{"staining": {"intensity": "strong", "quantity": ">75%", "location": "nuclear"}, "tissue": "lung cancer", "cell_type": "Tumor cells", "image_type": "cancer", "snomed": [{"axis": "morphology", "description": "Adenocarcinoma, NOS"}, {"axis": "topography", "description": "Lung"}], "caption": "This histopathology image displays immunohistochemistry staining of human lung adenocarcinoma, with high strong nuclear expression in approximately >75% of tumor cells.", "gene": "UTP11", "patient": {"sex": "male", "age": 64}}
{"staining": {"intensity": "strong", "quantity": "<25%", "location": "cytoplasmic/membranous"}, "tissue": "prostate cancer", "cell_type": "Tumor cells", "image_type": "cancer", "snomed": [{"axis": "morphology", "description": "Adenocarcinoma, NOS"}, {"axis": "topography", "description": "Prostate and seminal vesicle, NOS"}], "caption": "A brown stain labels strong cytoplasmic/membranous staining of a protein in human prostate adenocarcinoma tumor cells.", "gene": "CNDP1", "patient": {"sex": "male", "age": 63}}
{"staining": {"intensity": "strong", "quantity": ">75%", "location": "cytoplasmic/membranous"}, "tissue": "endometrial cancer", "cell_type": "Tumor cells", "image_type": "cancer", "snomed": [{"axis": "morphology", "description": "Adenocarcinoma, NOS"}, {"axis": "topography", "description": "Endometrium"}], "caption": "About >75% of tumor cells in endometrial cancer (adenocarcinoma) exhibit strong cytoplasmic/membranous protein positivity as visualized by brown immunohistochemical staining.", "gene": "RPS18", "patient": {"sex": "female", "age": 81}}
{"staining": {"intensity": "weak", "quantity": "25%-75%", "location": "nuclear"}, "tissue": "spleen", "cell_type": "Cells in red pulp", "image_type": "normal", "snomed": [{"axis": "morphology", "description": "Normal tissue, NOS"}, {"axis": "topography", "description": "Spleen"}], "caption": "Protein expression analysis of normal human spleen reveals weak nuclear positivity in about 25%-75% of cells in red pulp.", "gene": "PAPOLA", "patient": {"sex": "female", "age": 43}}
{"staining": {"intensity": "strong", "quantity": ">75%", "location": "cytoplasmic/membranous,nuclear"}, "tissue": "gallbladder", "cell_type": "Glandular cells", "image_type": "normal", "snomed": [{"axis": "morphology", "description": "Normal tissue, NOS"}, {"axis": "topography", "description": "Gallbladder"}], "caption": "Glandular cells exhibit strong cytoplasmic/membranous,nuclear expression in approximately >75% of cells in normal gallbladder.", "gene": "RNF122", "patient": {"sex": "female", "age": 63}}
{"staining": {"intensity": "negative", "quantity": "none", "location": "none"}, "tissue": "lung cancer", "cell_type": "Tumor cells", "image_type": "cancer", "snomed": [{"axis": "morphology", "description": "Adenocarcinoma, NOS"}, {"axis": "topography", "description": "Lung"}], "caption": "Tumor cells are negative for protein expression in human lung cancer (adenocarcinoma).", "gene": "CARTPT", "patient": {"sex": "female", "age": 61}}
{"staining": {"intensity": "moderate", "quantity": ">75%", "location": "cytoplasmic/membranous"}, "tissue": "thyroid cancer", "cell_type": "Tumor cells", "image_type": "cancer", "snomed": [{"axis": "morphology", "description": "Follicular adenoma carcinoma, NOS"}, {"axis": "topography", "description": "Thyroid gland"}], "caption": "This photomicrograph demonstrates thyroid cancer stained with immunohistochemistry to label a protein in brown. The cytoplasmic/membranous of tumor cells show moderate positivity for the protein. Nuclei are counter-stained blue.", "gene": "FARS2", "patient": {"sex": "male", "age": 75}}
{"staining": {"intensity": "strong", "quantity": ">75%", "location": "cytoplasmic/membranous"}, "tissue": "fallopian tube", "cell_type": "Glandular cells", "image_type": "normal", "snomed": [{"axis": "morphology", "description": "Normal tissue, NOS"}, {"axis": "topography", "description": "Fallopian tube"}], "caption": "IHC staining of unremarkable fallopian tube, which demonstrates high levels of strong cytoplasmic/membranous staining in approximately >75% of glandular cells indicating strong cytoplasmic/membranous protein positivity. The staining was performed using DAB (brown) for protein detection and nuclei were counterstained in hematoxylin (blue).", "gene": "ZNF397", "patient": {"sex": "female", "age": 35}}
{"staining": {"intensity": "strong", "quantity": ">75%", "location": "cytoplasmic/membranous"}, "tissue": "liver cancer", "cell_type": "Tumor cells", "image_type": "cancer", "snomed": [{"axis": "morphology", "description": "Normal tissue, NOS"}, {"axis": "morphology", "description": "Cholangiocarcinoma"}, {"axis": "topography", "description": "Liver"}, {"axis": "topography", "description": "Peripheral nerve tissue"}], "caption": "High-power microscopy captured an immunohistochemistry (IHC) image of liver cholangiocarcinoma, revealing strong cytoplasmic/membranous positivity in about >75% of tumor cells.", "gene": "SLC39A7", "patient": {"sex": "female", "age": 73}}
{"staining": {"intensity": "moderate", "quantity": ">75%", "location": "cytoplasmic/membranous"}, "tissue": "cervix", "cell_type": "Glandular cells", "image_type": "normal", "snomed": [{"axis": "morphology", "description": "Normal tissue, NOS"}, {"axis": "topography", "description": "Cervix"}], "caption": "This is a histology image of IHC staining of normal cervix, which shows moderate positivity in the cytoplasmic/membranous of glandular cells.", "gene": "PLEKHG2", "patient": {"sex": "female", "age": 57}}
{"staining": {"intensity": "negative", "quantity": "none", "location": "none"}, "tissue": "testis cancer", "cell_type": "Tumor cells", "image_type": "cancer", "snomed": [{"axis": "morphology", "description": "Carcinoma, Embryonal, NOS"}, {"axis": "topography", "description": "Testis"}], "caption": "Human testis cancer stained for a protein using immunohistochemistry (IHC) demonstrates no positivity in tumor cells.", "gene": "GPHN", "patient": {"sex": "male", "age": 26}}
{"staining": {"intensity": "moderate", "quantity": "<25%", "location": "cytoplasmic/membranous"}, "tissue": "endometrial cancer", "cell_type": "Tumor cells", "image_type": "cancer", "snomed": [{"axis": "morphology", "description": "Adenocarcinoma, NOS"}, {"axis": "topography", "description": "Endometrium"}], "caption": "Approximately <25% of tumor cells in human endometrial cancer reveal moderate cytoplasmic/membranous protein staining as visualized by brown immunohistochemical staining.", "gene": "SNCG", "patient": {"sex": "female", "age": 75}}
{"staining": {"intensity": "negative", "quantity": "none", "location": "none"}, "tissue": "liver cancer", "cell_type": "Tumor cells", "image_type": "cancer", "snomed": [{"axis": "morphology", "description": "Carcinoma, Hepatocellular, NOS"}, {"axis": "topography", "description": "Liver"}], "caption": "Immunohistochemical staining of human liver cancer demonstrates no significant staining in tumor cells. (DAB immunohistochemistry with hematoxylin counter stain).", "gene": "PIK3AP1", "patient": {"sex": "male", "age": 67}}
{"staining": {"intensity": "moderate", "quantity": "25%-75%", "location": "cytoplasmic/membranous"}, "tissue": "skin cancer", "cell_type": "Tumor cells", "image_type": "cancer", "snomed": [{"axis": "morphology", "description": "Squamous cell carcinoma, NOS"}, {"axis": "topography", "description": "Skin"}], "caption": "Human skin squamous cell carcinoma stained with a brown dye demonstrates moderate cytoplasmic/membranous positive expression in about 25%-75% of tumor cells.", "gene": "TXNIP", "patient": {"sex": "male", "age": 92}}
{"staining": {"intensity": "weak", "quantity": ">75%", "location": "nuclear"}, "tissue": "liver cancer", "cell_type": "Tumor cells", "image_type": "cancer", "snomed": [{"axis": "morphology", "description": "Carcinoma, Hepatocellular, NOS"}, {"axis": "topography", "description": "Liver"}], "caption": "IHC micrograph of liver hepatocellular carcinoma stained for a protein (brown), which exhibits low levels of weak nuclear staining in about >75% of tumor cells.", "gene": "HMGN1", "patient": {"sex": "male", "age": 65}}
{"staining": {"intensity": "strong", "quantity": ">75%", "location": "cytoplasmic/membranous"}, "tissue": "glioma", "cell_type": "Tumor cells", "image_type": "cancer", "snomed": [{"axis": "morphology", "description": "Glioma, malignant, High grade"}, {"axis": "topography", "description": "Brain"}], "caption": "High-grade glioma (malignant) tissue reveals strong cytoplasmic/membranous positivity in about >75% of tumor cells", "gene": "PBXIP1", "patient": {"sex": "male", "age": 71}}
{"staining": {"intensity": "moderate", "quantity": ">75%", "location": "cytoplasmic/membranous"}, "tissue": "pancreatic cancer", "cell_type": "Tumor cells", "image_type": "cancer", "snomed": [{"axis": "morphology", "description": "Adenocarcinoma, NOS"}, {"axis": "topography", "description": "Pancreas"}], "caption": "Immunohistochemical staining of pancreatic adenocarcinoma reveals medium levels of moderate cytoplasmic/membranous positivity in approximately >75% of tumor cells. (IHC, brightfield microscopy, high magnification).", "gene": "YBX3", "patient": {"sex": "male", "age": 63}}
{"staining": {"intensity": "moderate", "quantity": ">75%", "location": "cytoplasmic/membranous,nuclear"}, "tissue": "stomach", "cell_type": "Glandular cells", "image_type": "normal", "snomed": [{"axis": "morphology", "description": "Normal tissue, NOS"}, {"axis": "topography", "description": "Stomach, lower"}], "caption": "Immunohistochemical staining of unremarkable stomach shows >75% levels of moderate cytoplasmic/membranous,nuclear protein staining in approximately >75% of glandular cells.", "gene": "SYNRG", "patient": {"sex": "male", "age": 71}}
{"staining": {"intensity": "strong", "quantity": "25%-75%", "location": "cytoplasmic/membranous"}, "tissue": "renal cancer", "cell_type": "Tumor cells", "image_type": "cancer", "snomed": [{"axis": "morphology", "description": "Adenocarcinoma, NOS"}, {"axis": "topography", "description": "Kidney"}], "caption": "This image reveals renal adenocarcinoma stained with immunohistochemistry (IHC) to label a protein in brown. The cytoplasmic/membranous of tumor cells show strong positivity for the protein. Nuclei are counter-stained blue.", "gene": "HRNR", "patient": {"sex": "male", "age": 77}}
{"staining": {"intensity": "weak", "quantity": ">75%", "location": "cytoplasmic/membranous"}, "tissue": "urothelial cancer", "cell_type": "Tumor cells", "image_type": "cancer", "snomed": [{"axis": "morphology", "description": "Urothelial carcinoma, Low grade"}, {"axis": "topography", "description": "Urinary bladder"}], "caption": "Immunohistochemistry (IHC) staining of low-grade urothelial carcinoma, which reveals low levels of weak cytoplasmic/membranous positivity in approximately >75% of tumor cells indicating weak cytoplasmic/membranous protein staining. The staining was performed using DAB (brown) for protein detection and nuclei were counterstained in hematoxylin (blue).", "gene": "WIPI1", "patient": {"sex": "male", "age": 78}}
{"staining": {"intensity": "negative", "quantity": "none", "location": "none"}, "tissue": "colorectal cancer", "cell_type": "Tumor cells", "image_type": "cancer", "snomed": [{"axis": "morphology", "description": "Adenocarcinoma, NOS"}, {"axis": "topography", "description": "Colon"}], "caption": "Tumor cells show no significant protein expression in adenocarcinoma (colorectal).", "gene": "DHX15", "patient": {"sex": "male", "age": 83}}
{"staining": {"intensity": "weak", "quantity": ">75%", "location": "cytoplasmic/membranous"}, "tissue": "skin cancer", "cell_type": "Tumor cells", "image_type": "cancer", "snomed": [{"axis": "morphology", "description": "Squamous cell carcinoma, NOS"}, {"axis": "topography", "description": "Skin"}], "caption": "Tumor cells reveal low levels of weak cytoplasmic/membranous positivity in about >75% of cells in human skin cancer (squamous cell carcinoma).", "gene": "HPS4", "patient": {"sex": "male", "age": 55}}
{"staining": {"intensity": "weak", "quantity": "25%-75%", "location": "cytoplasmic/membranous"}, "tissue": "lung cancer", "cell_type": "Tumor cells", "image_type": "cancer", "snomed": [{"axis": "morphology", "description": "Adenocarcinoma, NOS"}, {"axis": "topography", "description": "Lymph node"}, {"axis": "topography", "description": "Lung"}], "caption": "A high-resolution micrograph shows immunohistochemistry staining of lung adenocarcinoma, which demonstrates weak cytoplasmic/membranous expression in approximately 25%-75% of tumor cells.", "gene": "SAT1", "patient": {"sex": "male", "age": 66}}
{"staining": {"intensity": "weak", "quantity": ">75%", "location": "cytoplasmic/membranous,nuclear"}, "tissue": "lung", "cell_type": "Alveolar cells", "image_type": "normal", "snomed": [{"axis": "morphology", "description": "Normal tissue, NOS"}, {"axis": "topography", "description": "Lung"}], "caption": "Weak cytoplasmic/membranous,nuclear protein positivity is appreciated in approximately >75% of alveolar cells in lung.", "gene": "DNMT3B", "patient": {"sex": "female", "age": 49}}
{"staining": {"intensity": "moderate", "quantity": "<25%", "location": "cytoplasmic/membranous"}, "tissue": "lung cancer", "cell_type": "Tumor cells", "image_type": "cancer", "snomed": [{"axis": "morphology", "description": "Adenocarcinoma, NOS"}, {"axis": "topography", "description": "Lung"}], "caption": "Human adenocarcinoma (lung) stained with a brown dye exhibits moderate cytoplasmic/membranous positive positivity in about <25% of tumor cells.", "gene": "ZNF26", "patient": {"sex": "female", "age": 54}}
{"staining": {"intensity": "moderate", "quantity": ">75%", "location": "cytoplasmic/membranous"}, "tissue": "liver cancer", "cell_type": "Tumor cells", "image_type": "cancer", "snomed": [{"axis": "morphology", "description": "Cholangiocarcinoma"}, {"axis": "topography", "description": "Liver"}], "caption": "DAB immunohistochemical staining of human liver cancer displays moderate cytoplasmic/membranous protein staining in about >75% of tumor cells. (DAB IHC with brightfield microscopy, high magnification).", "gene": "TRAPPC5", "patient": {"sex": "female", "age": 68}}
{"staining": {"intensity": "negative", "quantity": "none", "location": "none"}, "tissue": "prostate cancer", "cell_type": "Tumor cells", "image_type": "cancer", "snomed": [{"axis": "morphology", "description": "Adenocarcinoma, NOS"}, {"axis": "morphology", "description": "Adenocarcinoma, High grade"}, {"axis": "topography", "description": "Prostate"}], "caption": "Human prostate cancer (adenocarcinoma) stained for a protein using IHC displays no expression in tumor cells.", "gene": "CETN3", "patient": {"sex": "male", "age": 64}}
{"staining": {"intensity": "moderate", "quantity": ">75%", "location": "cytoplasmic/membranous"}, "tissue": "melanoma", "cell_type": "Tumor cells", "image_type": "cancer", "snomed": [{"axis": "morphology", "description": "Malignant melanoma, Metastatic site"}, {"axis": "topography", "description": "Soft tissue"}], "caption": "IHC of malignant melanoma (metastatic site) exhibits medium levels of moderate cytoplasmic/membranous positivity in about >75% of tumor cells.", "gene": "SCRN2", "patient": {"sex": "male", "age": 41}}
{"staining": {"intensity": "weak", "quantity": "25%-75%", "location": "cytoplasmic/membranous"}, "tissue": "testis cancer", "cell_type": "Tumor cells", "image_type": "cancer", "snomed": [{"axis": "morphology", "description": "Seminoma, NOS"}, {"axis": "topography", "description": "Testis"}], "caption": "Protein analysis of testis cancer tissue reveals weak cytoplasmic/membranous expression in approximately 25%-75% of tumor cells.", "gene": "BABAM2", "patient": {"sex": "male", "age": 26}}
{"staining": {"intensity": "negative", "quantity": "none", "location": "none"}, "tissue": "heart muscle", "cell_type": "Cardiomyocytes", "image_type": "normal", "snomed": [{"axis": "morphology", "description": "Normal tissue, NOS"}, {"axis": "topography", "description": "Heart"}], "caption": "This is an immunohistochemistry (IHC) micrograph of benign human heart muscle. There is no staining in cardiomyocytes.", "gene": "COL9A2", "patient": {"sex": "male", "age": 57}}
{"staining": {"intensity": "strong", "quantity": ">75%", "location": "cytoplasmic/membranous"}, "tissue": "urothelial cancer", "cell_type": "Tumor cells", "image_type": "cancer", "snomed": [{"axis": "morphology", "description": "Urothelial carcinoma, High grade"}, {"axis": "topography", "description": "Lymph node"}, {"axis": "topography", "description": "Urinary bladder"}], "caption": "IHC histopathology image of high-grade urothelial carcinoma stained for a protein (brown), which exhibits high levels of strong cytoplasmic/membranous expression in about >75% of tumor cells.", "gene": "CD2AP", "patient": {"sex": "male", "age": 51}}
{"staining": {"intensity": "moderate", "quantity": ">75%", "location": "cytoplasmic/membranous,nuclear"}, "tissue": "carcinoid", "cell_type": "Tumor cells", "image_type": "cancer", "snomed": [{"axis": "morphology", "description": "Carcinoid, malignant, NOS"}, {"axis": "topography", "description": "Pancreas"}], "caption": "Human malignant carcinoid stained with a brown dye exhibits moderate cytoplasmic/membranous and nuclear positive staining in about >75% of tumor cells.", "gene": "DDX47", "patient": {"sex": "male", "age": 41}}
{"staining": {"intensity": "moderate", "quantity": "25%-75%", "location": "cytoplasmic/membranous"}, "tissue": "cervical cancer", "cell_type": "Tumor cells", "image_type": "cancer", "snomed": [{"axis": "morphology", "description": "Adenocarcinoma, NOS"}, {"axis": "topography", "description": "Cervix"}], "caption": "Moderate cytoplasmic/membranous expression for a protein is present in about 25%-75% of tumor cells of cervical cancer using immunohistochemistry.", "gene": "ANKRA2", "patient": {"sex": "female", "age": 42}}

____________

■ WHAT IS BEING ASKED: From the records above, extract exactly and only the lines that begin at the line with "in human endometrial" and stop after the line with "liver cancer demonstrates".

■ WRITTEN SOLUTION:
{"staining": {"intensity": "moderate", "quantity": "<25%", "location": "cytoplasmic/membranous"}, "tissue": "endometrial cancer", "cell_type": "Tumor cells", "image_type": "cancer", "snomed": [{"axis": "morphology", "description": "Adenocarcinoma, NOS"}, {"axis": "topography", "description": "Endometrium"}], "caption": "Approximately <25% of tumor cells in human endometrial cancer reveal moderate cytoplasmic/membranous protein staining as visualized by brown immunohistochemical staining.", "gene": "SNCG", "patient": {"sex": "female", "age": 75}}
{"staining": {"intensity": "negative", "quantity": "none", "location": "none"}, "tissue": "liver cancer", "cell_type": "Tumor cells", "image_type": "cancer", "snomed": [{"axis": "morphology", "description": "Carcinoma, Hepatocellular, NOS"}, {"axis": "topography", "description": "Liver"}], "caption": "Immunohistochemical staining of human liver cancer demonstrates no significant staining in tumor cells. (DAB immunohistochemistry with hematoxylin counter stain).", "gene": "PIK3AP1", "patient": {"sex": "male", "age": 67}}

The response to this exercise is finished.